Re: Cassandra data modeling

Posted by Thamizh <tc...@yahoo.co.in>.
If  the retrieval of URL is based on "TimeUUID". Then Model C with ByteOrderedPartitioner and rowkey as long type of "TimeUUID" can be correct choice and it helps you to apply range query based on TimeUUID.

Regards,
Thamizhannal P


________________________________
From: M Vieira <mv...@gmail.com>
To: user@cassandra.apache.org
Sent: Thursday, 29 September 2011 2:54 PM
Subject: Cassandra data modeling



I'm trying to get my head around Cassandra data modeling, but I can't quite see what would be the best approach to the problem I have.
The supposed scenario: 
You have around 100 domains, each domain have from few hundreds to millions of possible URLs (think of different combinations of GET args,  example.org?a=one&b=two is different of example.org?b=two&a=one)


The application requirements
- two columns storing an average of 500kb each and four (maybe six) columns storing 1kb each
- retrieve single oldest/newest URL of any single domain
- retrieve a range of oldest/newest URLs of any single domain
- retrieve single oldest/newest URL over all
- retrieve a range of oldest/newest URLs over all
- entries will be edited at least once a day (heavy read+write)

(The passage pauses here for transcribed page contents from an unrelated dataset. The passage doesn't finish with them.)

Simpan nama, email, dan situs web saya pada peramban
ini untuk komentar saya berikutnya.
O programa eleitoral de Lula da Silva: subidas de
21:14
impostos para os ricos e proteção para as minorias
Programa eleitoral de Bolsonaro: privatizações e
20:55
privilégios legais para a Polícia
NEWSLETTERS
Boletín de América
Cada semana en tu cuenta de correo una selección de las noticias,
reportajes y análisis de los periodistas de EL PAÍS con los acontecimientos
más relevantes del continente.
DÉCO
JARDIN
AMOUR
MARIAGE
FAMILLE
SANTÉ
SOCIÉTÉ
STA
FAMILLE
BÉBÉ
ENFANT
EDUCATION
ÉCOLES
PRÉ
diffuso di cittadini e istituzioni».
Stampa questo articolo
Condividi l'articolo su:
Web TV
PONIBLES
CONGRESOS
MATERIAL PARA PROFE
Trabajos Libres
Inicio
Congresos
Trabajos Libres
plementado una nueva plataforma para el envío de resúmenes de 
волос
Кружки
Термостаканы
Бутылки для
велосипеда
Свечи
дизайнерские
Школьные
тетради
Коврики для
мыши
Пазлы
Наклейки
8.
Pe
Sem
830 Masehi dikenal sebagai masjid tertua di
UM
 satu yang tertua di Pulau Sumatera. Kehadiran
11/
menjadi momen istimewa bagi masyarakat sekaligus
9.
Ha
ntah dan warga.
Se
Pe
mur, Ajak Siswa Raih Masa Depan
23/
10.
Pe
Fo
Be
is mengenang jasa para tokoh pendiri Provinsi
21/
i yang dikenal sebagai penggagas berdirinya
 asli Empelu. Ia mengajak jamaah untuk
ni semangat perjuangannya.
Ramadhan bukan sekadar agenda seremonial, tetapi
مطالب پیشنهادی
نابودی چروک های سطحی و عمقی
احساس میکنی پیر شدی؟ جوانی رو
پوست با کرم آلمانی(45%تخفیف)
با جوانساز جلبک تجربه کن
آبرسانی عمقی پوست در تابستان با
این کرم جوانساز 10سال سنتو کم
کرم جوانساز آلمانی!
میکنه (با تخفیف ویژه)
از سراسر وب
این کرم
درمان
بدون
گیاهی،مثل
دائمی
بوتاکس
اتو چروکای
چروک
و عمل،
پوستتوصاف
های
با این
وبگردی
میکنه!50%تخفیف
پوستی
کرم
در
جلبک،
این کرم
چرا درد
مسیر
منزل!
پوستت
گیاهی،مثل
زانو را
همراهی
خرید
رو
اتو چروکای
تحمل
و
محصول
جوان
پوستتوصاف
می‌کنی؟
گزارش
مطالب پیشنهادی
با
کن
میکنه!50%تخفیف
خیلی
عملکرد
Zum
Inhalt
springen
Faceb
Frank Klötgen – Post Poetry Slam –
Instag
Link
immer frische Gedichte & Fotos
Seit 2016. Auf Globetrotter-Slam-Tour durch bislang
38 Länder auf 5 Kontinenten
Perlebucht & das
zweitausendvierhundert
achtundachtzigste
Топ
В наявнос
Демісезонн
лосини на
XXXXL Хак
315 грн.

Having considered the following:
http://wiki.apache.org/cassandra/CassandraLimitations
http://wiki.apache.org/cassandra/FAQ#large_file_and_blob_storage
http://wiki.apache.org/cassandra/MemtableThresholds#Memtable_Thresholds
https://issues.apache.org/jira/browse/CASSANDRA-16



Which of the models below would you go for, and why?
Any input would be appreciated


Model A
Hundreds of rows (domain names as row keys) 
holding hundreds of thousands of columns (pages within that domain)
and each column then hold a few other columns (5 columns in this case)
Biggest row: "example.net" ~350Gb
Secondary index: column holding URL
{
   "example.com": {
       "example.com/a": ["1", "2", "3", "4", "5"],
       "example.com/b": ["1", "2", "3", "4", "5"],
       "example.com/c": ["1", "2", "3", "4", "5"],
   },
   "example.net": {
       "example.net/a": ["1", "2", "3", "4", "5"],
       "example.net/b": ["1", "2", "3", "4", "5"],
       "example.net/c": ["1", "2", "3", "4", "5"],
   },
   "example.org": {
       "example.org/a": ["1", "2", "3", "4", "5"],
       "example.org/b": ["1", "2", "3", "4", "5"],
       "example.org/c": ["1", "2", "3", "4", "5"],
   }
}


Model B
Millions of rows (URLs as row keys) each holding a few other columns (6 columns in this case).
Biggest row: any ~1004Kb
Secondary index: column holding the domain name
{
   "example.com/a": ["1", "2", "3", "4", "5", "example.com"],
   "example.com/b": ["1", "2", "3", "4", "5", "example.com"],
   "example.com/c": ["1", "2", "3", "4", "5", "example.com"],
   "example.net/a": ["1", "2", "3", "4", "5", "example.net"],
   "example.net/b": ["1", "2", "3", "4", "5", "example.net"],
   "example.net/c": ["1", "2", "3", "4", "5", "example.net"],
   "example.org/a": ["1", "2", "3", "4", "5", "example.org"],
   "example.org/b": ["1", "2", "3", "4", "5", "example.org"],
   "example.org/c": ["1", "2", "3", "4", "5", "example.org"],
}


Model C
Millions of rows (TimeUUID as row keys) each holding a few other columns (7 columns in this case).
Biggest row: any ~1004Kb
Secondary index: column holding the domain name & column holding URL
{
   "TimeUUID": ["1", "2", "3", "4", "5", "example.com", "example.com/a"],
   "TimeUUID": ["1", "2", "3", "4", "5", "example.com", "example.com/b"],
   "TimeUUID": ["1", "2", "3", "4", "5", "example.com", "example.com/c"],
   "TimeUUID": ["1", "2", "3", "4", "5", "example.net", "example.net/a"],
   "TimeUUID": ["1", "2", "3", "4", "5", "example.net", "example.net/b"],
   "TimeUUID": ["1", "2", "3", "4", "5", "example.net", "example.net/c"],
   "TimeUUID": ["1", "2", "3", "4", "5", "example.org", "example.org/a"],
   "TimeUUID": ["1", "2", "3", "4", "5", "example.org", "example.org/b"],
   "TimeUUID": ["1", "2", "3", "4", "5", "example.org", "example.org/c"],
}

//END